STATED EXERCISE:
Give back each of the following records line for line, leaving every field and value unchanged.

>> begin RECORDS FOR THE TASK

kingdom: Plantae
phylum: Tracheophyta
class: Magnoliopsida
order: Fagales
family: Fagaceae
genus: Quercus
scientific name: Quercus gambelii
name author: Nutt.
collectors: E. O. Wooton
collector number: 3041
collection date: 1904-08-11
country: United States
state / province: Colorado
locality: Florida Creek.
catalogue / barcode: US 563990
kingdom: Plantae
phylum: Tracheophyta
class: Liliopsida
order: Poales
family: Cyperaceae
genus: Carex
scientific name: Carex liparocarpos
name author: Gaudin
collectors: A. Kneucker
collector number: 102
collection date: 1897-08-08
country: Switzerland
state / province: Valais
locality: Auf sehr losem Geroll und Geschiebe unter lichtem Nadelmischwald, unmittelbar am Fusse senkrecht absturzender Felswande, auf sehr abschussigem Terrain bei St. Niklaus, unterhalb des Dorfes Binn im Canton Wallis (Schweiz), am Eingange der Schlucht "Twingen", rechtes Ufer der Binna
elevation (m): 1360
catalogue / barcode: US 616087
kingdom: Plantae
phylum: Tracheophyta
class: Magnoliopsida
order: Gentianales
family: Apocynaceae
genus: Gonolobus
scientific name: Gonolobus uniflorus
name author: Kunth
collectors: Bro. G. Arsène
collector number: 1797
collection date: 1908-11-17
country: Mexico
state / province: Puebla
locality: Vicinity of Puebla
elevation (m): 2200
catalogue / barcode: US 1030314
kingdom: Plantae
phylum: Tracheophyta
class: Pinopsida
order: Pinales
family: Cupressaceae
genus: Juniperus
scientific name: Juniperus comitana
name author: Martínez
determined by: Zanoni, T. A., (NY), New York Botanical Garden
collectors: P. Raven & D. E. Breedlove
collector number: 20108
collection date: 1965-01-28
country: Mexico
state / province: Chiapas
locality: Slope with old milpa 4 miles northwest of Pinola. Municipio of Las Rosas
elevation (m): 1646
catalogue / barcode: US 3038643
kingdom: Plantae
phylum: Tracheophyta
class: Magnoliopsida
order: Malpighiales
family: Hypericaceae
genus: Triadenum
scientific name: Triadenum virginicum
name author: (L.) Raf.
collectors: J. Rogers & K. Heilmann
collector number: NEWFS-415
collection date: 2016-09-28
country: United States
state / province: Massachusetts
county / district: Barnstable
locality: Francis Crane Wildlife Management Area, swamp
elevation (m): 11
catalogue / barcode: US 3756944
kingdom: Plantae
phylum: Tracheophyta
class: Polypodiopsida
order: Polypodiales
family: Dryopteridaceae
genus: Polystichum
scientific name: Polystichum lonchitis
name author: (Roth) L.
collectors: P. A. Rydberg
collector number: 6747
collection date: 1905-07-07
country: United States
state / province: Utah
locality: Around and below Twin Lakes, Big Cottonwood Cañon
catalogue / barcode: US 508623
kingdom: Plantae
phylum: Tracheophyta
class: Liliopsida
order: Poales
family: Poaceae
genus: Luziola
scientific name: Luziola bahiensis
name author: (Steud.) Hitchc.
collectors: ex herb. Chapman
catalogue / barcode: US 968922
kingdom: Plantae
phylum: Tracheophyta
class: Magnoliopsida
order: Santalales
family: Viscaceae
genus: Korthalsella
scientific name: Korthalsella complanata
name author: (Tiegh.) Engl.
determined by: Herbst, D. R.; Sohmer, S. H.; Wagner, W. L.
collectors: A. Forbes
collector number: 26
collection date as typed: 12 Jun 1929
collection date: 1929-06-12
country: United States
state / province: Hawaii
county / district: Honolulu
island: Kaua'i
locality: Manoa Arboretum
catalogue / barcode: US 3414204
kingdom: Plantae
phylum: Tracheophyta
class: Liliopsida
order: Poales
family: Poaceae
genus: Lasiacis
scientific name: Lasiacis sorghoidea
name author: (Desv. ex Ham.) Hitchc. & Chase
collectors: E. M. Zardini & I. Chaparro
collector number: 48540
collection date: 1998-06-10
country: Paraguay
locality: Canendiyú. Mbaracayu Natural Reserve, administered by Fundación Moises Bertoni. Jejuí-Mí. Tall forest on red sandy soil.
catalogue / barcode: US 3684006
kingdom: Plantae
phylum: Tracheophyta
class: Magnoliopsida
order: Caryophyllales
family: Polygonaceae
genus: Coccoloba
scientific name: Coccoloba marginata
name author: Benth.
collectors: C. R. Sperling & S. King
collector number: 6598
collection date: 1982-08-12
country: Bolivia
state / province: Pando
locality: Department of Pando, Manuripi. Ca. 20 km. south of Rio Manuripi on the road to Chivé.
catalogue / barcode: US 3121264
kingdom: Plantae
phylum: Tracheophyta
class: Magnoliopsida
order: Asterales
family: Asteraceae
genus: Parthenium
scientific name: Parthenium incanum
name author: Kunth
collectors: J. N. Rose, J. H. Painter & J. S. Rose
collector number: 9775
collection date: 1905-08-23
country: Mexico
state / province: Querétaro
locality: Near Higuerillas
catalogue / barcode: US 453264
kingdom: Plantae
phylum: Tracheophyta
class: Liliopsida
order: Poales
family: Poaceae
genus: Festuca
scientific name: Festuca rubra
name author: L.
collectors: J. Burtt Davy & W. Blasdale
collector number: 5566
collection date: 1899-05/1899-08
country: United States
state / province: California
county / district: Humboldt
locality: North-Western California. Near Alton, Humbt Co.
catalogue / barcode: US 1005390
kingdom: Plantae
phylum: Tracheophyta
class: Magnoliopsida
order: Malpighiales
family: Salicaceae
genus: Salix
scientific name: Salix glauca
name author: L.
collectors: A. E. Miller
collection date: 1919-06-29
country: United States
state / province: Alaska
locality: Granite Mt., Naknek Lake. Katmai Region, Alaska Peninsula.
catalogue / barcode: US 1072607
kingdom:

>> end RECORDS FOR THE TASK

ANSWER TO THIS EXERCISE:
kingdom: Plantae
phylum: Tracheophyta
class: Magnoliopsida
order: Fagales
family: Fagaceae
genus: Quercus
scientific name: Quercus gambelii
name author: Nutt.
collectors: E. O. Wooton
collector number: 3041
collection date: 1904-08-11
country: United States
state / province: Colorado
locality: Florida Creek.
catalogue / barcode: US 563990
kingdom: Plantae
phylum: Tracheophyta
class: Liliopsida
order: Poales
family: Cyperaceae
genus: Carex
scientific name: Carex liparocarpos
name author: Gaudin
collectors: A. Kneucker
collector number: 102
collection date: 1897-08-08
country: Switzerland
state / province: Valais
locality: Auf sehr losem Geroll und Geschiebe unter lichtem Nadelmischwald, unmittelbar am Fusse senkrecht absturzender Felswande, auf sehr abschussigem Terrain bei St. Niklaus, unterhalb des Dorfes Binn im Canton Wallis (Schweiz), am Eingange der Schlucht "Twingen", rechtes Ufer der Binna
elevation (m): 1360
catalogue / barcode: US 616087
kingdom: Plantae
phylum: Tracheophyta
class: Magnoliopsida
order: Gentianales
family: Apocynaceae
genus: Gonolobus
scientific name: Gonolobus uniflorus
name author: Kunth
collectors: Bro. G. Arsène
collector number: 1797
collection date: 1908-11-17
country: Mexico
state / province: Puebla
locality: Vicinity of Puebla
elevation (m): 2200
catalogue / barcode: US 1030314
kingdom: Plantae
phylum: Tracheophyta
class: Pinopsida
order: Pinales
family: Cupressaceae
genus: Juniperus
scientific name: Juniperus comitana
name author: Martínez
determined by: Zanoni, T. A., (NY), New York Botanical Garden
collectors: P. Raven & D. E. Breedlove
collector number: 20108
collection date: 1965-01-28
country: Mexico
state / province: Chiapas
locality: Slope with old milpa 4 miles northwest of Pinola. Municipio of Las Rosas
elevation (m): 1646
catalogue / barcode: US 3038643
kingdom: Plantae
phylum: Tracheophyta
class: Magnoliopsida
order: Malpighiales
family: Hypericaceae
genus: Triadenum
scientific name: Triadenum virginicum
name author: (L.) Raf.
collectors: J. Rogers & K. Heilmann
collector number: NEWFS-415
collection date: 2016-09-28
country: United States
state / province: Massachusetts
county / district: Barnstable
locality: Francis Crane Wildlife Management Area, swamp
elevation (m): 11
catalogue / barcode: US 3756944
kingdom: Plantae
phylum: Tracheophyta
class: Polypodiopsida
order: Polypodiales
family: Dryopteridaceae
genus: Polystichum
scientific name: Polystichum lonchitis
name author: (Roth) L.
collectors: P. A. Rydberg
collector number: 6747
collection date: 1905-07-07
country: United States
state / province: Utah
locality: Around and below Twin Lakes, Big Cottonwood Cañon
catalogue / barcode: US 508623
kingdom: Plantae
phylum: Tracheophyta
class: Liliopsida
order: Poales
family: Poaceae
genus: Luziola
scientific name: Luziola bahiensis
name author: (Steud.) Hitchc.
collectors: ex herb. Chapman
catalogue / barcode: US 968922
kingdom: Plantae
phylum: Tracheophyta
class: Magnoliopsida
order: Santalales
family: Viscaceae
genus: Korthalsella
scientific name: Korthalsella complanata
name author: (Tiegh.) Engl.
determined by: Herbst, D. R.; Sohmer, S. H.; Wagner, W. L.
collectors: A. Forbes
collector number: 26
collection date as typed: 12 Jun 1929
collection date: 1929-06-12
country: United States
state / province: Hawaii
county / district: Honolulu
island: Kaua'i
locality: Manoa Arboretum
catalogue / barcode: US 3414204
kingdom: Plantae
phylum: Tracheophyta
class: Liliopsida
order: Poales
family: Poaceae
genus: Lasiacis
scientific name: Lasiacis sorghoidea
name author: (Desv. ex Ham.) Hitchc. & Chase
collectors: E. M. Zardini & I. Chaparro
collector number: 48540
collection date: 1998-06-10
country: Paraguay
locality: Canendiyú. Mbaracayu Natural Reserve, administered by Fundación Moises Bertoni. Jejuí-Mí. Tall forest on red sandy soil.
catalogue / barcode: US 3684006
kingdom: Plantae
phylum: Tracheophyta
class: Magnoliopsida
order: Caryophyllales
family: Polygonaceae
genus: Coccoloba
scientific name: Coccoloba marginata
name author: Benth.
collectors: C. R. Sperling & S. King
collector number: 6598
collection date: 1982-08-12
country: Bolivia
state / province: Pando
locality: Department of Pando, Manuripi. Ca. 20 km. south of Rio Manuripi on the road to Chivé.
catalogue / barcode: US 3121264
kingdom: Plantae
phylum: Tracheophyta
class: Magnoliopsida
order: Asterales
family: Asteraceae
genus: Parthenium
scientific name: Parthenium incanum
name author: Kunth
collectors: J. N. Rose, J. H. Painter & J. S. Rose
collector number: 9775
collection date: 1905-08-23
country: Mexico
state / province: Querétaro
locality: Near Higuerillas
catalogue / barcode: US 453264
kingdom: Plantae
phylum: Tracheophyta
class: Liliopsida
order: Poales
family: Poaceae
genus: Festuca
scientific name: Festuca rubra
name author: L.
collectors: J. Burtt Davy & W. Blasdale
collector number: 5566
collection date: 1899-05/1899-08
country: United States
state / province: California
county / district: Humboldt
locality: North-Western California. Near Alton, Humbt Co.
catalogue / barcode: US 1005390
kingdom: Plantae
phylum: Tracheophyta
class: Magnoliopsida
order: Malpighiales
family: Salicaceae
genus: Salix
scientific name: Salix glauca
name author: L.
collectors: A. E. Miller
collection date: 1919-06-29
country: United States
state / province: Alaska
locality: Granite Mt., Naknek Lake. Katmai Region, Alaska Peninsula.
catalogue / barcode: US 1072607
kingdom:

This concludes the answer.